━━━ Collected material ━━━

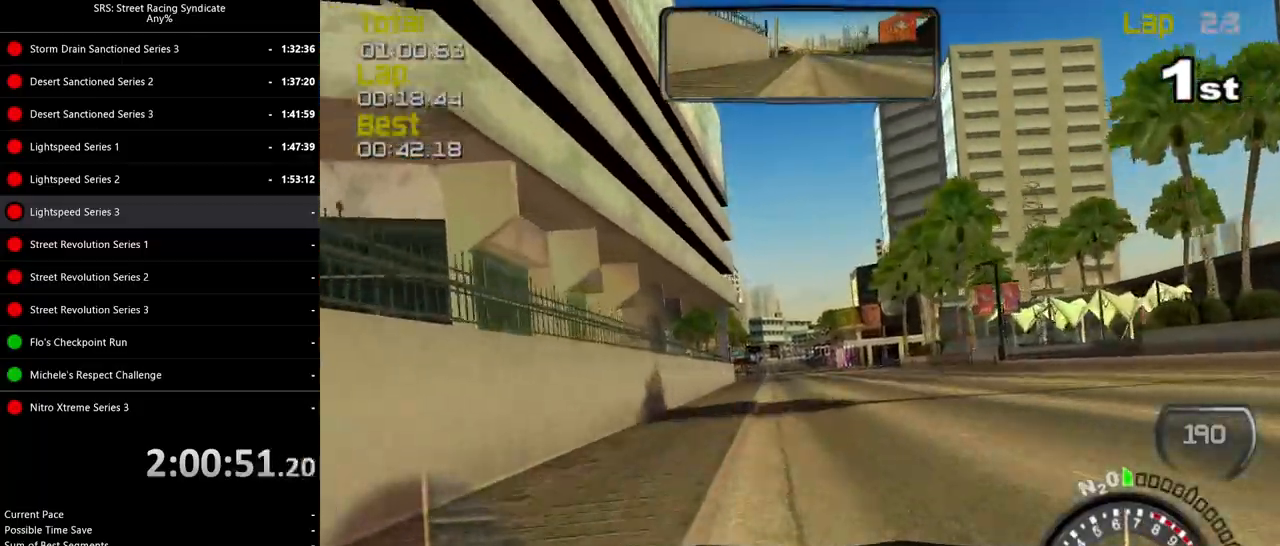
{"buttons": ["R2"], "left_stick": "center", "events": []}
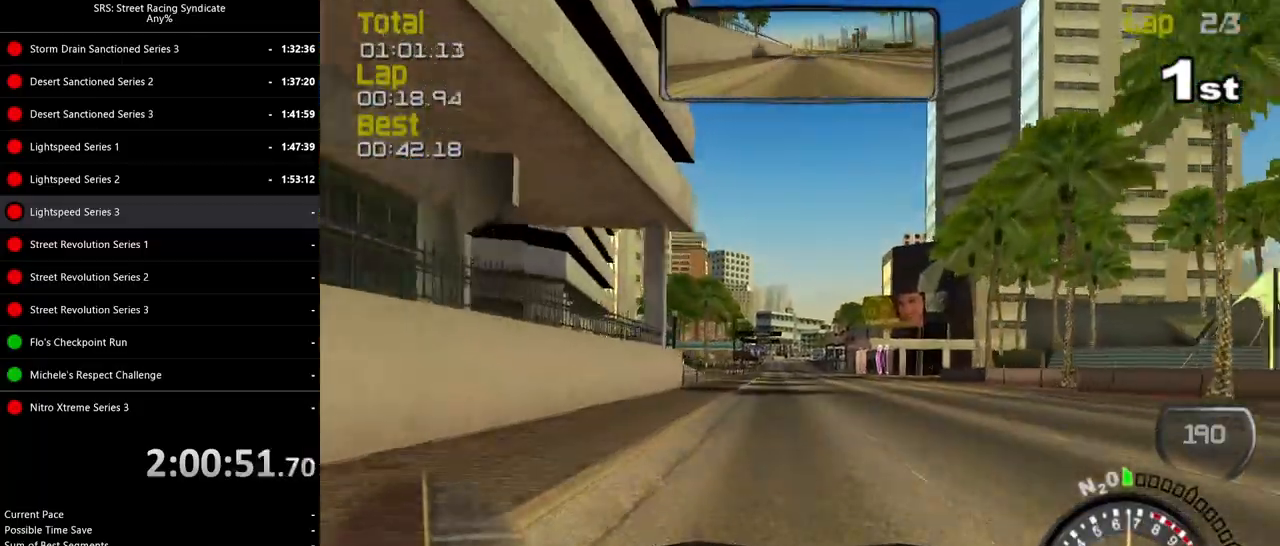
{"buttons": ["R2"], "left_stick": "left", "events": [[250, "TRIANGLE", "down"], [450, "TRIANGLE", "up"], [467, "left_stick", "left"]]}
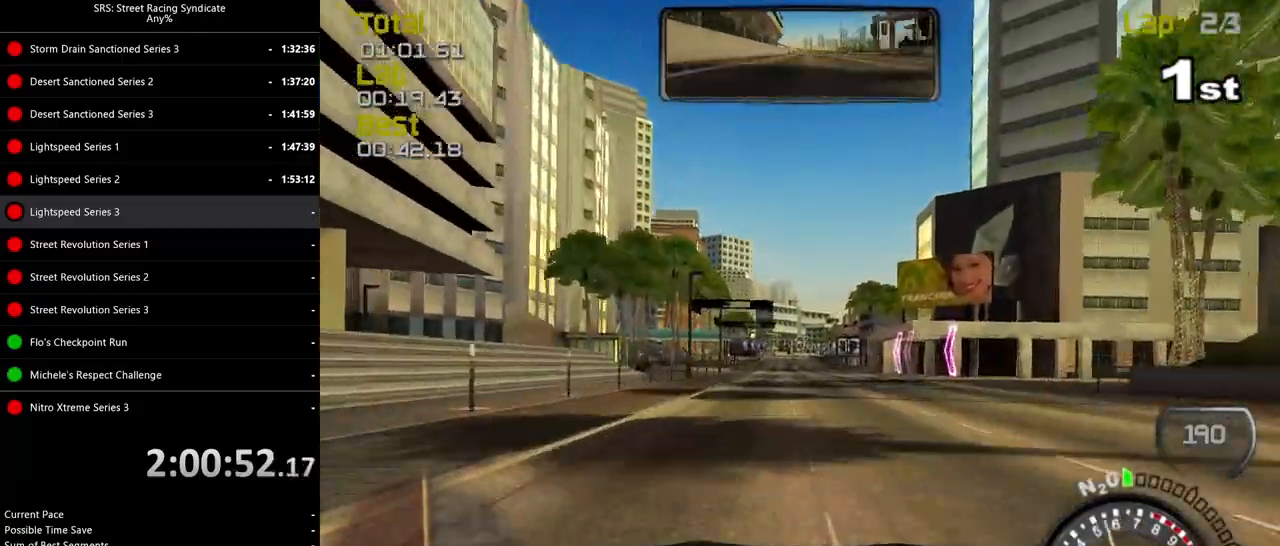
{"buttons": ["R2"], "left_stick": "center", "events": [[84, "left_stick", "center"]]}
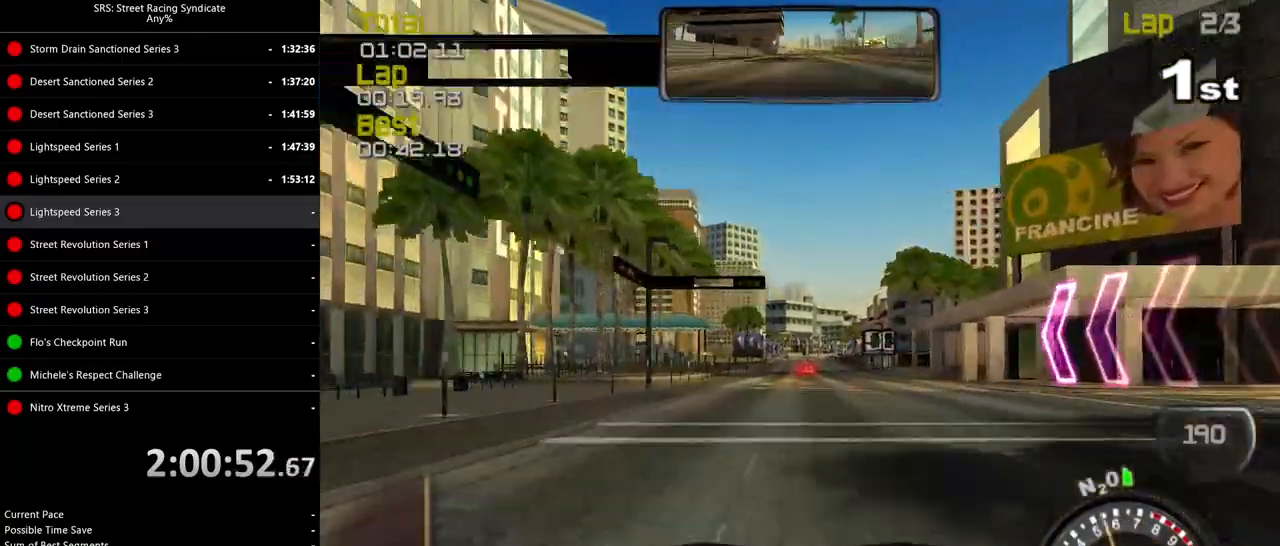
{"buttons": ["R2"], "left_stick": "center", "events": []}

━━━

* [Task statement] The data shown above must be printed again exactly, with no images included.

* [Written response]
{"buttons": ["R2"], "left_stick": "center", "events": []}
{"buttons": ["R2"], "left_stick": "left", "events": [[250, "TRIANGLE", "down"], [450, "TRIANGLE", "up"], [467, "left_stick", "left"]]}
{"buttons": ["R2"], "left_stick": "center", "events": [[84, "left_stick", "center"]]}
{"buttons": ["R2"], "left_stick": "center", "events": []}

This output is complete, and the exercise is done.